Modernes Land aus Trümmern gewachsen
Niedersachsen hat Geburtstag. Am 1. November 1946, also genau vor 70 Jahren, hieß es: Aus vier mach eins. Die alten Länder Hannover, Braunschweig, Oldenburg und Schaumburg-Lippe wurden per Verordnung der britischen Militärverwaltung zum großen Niedersachsen. Zuwanderung und Identität spielten damals wie heute eine große Rolle. Statt einer großen Geburtstagsparty gab es am Dienstagabend ein wissenschaftliches Symposium im wiederaufgebauten Schloss Herrenhausen in Hannover. In der Reihe "Forum für Zeitgeschichte" der Volkswagenstiftung ging es um die Frage, wie Migration das Land Niedersachsen in 70 Jahren verändert hat.
Regionale Identitäten und die Niedersachsen-Identität
Besonders in Oldenburg und Braunschweig hatten die Menschen kurz nach dem Zweiten Weltkrieg große Vorbehalte gegen das neue Land. Heute, 70 Jahre später, ist der Ärger verflogen. Niedersachsen habe sich gemacht, sagte Landtagspräsident Bernd Busemann (CDU) im Gespräch mit NDR 1 Niedersachsen. Politik wäre nicht möglich gewesen, wenn "wir den Ostfriesen verboten hätten, Ostfriesen zu sein". Die regionalen Identitäten wurden gewahrt - und weiterentwickelt. "Sie begreifen sich durchaus als Niedersachsen. Das ist besser geworden. Es gibt eine Niedersachsen-Identität".
Viel Wirtschaftskraft und Lebensqualität
Busemann nahm am Abend ebenso wie der Generalsekretär der Volkswagen-Stiftung, Wilhelm Krull, Stephan Leibfried von der Universität Bremen und Niedersachsens Ministerpräsident Stephan Weil (SPD) an einer Podiumsdiskussion über die Zukunftsperspektiven des Landes teil. Weil sagte im Vorfeld gegenüber NDR 1 Niedersachsen: "Ich würde mir wünschen, dass sie einfach so weiter ginge: diese unglaubliche Entwicklung von einem Land in Trümmern mit Flüchtlingen ohne Ende hin zu einem modernen Land mit viel Wirtschaftskraft, aber auch sehr viel Lebensqualität." Weil sagte, Niedersachsen könne die Herausforderungen der Zukunft zuversichtlich angehen.

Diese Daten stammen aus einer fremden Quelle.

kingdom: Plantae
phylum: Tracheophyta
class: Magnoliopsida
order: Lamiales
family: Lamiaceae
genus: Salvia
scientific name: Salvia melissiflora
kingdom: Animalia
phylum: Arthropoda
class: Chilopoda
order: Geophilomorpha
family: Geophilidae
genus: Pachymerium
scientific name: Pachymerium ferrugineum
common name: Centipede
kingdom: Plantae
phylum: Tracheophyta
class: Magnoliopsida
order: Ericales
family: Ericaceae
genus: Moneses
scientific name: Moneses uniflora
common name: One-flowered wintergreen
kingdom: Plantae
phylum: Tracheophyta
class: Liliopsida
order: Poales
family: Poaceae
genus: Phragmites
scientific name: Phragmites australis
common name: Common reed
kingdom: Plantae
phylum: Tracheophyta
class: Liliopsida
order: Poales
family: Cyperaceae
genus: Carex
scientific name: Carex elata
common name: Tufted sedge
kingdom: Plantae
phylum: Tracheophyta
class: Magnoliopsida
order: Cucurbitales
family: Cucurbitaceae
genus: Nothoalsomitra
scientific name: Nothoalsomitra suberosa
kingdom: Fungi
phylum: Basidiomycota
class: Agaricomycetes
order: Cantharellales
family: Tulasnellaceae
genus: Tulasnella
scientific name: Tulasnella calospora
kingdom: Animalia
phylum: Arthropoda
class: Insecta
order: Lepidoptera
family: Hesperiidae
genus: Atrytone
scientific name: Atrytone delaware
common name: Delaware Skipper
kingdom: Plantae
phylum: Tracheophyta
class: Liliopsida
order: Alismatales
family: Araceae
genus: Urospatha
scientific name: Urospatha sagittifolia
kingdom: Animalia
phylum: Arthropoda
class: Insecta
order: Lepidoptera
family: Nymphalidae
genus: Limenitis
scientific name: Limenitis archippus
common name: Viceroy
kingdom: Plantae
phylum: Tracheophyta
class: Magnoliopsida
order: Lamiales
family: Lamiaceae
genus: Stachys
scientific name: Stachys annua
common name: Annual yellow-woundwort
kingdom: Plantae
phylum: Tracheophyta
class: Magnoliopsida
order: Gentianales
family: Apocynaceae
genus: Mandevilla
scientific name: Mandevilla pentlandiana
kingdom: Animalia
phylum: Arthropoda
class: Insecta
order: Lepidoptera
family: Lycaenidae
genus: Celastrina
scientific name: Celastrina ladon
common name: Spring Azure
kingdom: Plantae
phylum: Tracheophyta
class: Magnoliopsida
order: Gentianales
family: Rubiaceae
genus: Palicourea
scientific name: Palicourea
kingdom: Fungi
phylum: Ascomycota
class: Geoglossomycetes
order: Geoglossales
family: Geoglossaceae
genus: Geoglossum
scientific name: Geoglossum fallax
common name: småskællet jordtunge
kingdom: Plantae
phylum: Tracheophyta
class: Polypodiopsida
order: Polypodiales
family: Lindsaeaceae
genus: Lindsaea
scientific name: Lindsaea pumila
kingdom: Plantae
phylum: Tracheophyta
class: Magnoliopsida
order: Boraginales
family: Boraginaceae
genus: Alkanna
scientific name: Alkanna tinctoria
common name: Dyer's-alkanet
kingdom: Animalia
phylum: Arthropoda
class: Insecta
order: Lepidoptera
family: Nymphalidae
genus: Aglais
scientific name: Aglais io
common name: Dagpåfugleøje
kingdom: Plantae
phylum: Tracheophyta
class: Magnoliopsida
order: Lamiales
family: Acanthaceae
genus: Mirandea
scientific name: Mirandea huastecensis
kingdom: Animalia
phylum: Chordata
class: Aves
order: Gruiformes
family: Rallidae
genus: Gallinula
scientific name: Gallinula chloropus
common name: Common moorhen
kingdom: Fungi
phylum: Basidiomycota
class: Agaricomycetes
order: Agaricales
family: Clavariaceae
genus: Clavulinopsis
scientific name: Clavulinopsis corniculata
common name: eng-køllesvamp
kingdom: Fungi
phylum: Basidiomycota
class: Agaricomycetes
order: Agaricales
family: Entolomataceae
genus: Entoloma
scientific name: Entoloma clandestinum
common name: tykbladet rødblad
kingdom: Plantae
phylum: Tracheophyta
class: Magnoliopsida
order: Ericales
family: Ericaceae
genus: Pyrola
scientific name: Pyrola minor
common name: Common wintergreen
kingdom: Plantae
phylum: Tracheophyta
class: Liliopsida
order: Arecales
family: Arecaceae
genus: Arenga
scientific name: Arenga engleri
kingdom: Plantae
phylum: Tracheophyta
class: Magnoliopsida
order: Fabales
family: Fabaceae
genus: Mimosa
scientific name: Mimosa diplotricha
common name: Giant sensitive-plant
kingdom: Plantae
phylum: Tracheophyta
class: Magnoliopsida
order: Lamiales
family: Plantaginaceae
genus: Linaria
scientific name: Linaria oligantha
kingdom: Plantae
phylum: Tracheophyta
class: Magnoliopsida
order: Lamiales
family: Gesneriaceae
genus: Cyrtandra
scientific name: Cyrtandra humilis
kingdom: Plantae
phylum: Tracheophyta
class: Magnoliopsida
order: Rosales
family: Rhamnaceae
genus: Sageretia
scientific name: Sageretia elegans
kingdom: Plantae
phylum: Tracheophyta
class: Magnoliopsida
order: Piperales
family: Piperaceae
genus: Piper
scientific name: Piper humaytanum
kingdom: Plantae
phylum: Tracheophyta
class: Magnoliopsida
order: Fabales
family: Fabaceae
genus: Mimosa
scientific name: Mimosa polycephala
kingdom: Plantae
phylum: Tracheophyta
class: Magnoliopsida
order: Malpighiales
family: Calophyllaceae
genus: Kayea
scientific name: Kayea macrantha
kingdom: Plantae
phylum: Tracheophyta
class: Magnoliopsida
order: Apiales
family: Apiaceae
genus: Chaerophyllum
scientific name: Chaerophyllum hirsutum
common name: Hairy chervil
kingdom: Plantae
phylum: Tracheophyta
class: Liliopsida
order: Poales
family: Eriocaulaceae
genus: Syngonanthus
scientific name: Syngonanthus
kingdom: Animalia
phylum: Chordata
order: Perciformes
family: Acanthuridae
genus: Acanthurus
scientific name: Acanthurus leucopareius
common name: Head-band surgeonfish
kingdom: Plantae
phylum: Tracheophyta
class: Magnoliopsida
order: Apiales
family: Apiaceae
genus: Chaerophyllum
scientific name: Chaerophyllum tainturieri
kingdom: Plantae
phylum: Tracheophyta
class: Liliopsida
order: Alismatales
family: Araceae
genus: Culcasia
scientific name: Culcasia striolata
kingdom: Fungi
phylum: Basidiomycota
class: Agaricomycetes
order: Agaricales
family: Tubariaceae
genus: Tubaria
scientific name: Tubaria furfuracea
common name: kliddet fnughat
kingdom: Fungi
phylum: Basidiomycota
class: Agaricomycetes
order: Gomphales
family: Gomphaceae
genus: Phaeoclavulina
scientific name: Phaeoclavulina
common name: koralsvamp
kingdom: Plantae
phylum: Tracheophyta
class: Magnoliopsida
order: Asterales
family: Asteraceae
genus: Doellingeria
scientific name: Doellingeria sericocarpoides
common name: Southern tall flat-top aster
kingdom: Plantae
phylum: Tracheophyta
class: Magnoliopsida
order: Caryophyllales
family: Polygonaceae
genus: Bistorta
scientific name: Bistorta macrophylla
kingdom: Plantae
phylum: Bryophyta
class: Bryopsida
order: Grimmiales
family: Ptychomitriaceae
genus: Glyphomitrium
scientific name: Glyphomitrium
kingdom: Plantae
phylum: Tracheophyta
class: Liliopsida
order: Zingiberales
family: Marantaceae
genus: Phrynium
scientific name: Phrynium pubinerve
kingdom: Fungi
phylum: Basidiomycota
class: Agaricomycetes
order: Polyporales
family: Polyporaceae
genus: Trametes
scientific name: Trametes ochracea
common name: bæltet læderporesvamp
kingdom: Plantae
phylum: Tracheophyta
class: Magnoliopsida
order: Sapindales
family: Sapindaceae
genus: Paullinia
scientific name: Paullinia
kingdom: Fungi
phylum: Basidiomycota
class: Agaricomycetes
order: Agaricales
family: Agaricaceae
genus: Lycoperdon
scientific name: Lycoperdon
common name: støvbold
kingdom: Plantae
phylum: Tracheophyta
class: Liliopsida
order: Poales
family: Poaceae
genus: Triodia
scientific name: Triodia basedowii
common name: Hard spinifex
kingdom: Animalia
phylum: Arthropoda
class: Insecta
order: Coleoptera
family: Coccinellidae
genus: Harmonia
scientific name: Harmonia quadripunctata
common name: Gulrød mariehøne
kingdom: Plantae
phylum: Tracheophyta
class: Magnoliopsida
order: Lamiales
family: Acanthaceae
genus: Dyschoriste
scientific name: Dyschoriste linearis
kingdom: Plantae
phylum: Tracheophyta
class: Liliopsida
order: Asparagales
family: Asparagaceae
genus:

Weil: Bevölkerung muss weiter wachsen
Der ländliche Raum, der Niedersachsen präge, stehe wegen des demografischen und strukturellen Wandels vor gravierenden Veränderungen, schrieb Weil zudem in einem Gastbeitrag für die "Neue Osnabrücker Zeitung" (Dienstagsausgabe). Dies führe dazu, dass etwa niedergelassene Ärzte keine Nachfolger für ihre Praxis fänden oder das Angebot im Nahverkehr eingeschränkt werde. Einzelnes davon sei zwar zu verschmerzen, in der Summe aber führe das zu grundlegend schlechteren Lebens- und Wirtschaftsbedingungen, so Weil. "Deshalb müssen wir alles daran setzen, dass Niedersachsens Bevölkerung wächst. Nach vielen Jahren des Rückgangs ist dies im letzten Jahr erfreulicherweise wieder gelungen."
Integration als zentrale Aufgabe - damals wie heute
Das Land sei im Verlauf der Jahre "nicht schwächer, sondern stärker, nicht ärmer, sondern reicher geworden". Angesichts der Flüchtlinge könne das Land nun erneut zeigen, dass eine wohlhabende Gesellschaft helfen könne, so Weil. Die Integration von Zuwanderern sei eine zentrale Aufgabe. Nach dem Zweiten Weltkrieg habe das Bundesland rund 2,5 Millionen Vertriebene integriert, fügte der Ministerpräsident hinzu. Das habe damals einem Anteil von mehr als 37 Prozent der Gesamtbevölkerung entsprochen. Aktuell lebten in Niedersachsen 1,4 Millionen Menschen mit Zuwanderungsgeschichte. "Wir reden über etwa 18 Prozent der Bevölkerung, wir reden aber auch über fast ein Drittel der Kinder unter sechs Jahren", so Weil.